:: 抜粋 ::

そして、一部領域R1は、ケース1がダッシュパネル200に取り付けられる際に支点となる領域とされており、壁部1eの上面からなる。このように壁部1eの上面をシール面Rの一部領域R1とすることによって、一部領域R1は、ケース1の外壁面1gから外側に飛び出すことがなく、外壁面1gと直接繋がることとなる。このため、一部領域R1で受けた力を壁部1e全体で受けることができ、一部領域R1の強度が高くなる。つまり、一部領域R1は、フランジ1fの上面からなる領域よりも強度が高い領域とされている。なお、以下の説明においては、上記一部領域R1を高強度領域R1と称する。
【0016】
また、図1に示すように、高強度領域R1を有する壁部1eは、その上面(すなわち高強度領域R1)を開口端とする複数の窪み10が形成されることによって肉抜きされている。これらの窪み10は、高強度領域R1の延在方向に配列されている。

:: 練習問題 ::
[A] 抜粋のうち「そして、一部領域R1は、ケー」から「1を高強度領域R1と称する。」までを、一字も変えずに書き出してください。
[B] 抜粋によると、壁部1eにある複数の窪み10は、どの方向に並んでいますか。
[C] ケースのシール面について書かれた抜粋の続きを、最後の文の後から書いてください。

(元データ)
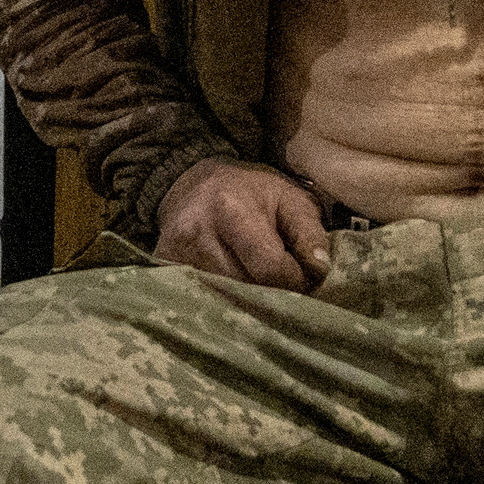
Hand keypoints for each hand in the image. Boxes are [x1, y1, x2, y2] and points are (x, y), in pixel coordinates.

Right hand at [152, 157, 332, 290]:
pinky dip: (223, 299)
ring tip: (257, 281)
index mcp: (232, 210)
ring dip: (248, 300)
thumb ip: (308, 232)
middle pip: (247, 290)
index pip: (270, 270)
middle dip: (273, 294)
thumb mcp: (288, 197)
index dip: (295, 279)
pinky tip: (232, 285)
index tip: (302, 275)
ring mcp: (174, 254)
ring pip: (225, 301)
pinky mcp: (163, 267)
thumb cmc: (249, 191)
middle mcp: (196, 234)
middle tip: (282, 281)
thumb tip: (320, 269)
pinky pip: (203, 299)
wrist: (191, 183)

:: 各問の答え ::
[A]
そして、一部領域R1は、ケース1がダッシュパネル200に取り付けられる際に支点となる領域とされており、壁部1eの上面からなる。このように壁部1eの上面をシール面Rの一部領域R1とすることによって、一部領域R1は、ケース1の外壁面1gから外側に飛び出すことがなく、外壁面1gと直接繋がることとなる。このため、一部領域R1で受けた力を壁部1e全体で受けることができ、一部領域R1の強度が高くなる。つまり、一部領域R1は、フランジ1fの上面からなる領域よりも強度が高い領域とされている。なお、以下の説明においては、上記一部領域R1を高強度領域R1と称する。

[B] 高強度領域R1の延在方向に並んでいます。

[C]
図2に示すように、壁部1eは、高強度領域R1と反対側(下方)を開口端とする複数の窪み11が各窪み10の下方に形成されている。つまり、本実施形態の内外気切替装置S1において、高強度領域R1を有する壁部1eは、高強度領域R1側からと、高強度領域R1と反対側との両側から肉抜きされている。
そして、本実施形態の内外気切替装置S1において、高強度領域R1側から形成された窪み10と、高強度領域R1の反対側から形成された窪み11とは同じ深さに設定される。つまり、壁部1eにおいて、両側の肉抜き領域の深さが等しく設定されている。
【0017】
ロータリダンパ2は、内気導入口1aと外気導入口1bとを選択的に閉鎖(すなわち選択的に開放)するものであり、上面が閉じられて内部が中空とされた扇形形状を有している。また、ロータリダンパ2は、側部が周縁部を残して開放されており、側部から内部を空気が通過可能に構成されている。
【0018】
このロータリダンパ2は、図1に示すように回動レバー3と回転軸4を介して接続されており、回動レバー3の回動に合わせて回転軸4を中心として回動する。より詳細には、ロータリダンパ2は、上面が内気導入口1aを塞ぐ姿勢(以下、内気導入口閉鎖姿勢と称する)と上面が外気導入口1bを塞ぐ姿勢(図1に示す姿勢であり、以下、外気導入口閉鎖姿勢と称する)との間で、ケース1の内部において回動可能とされている。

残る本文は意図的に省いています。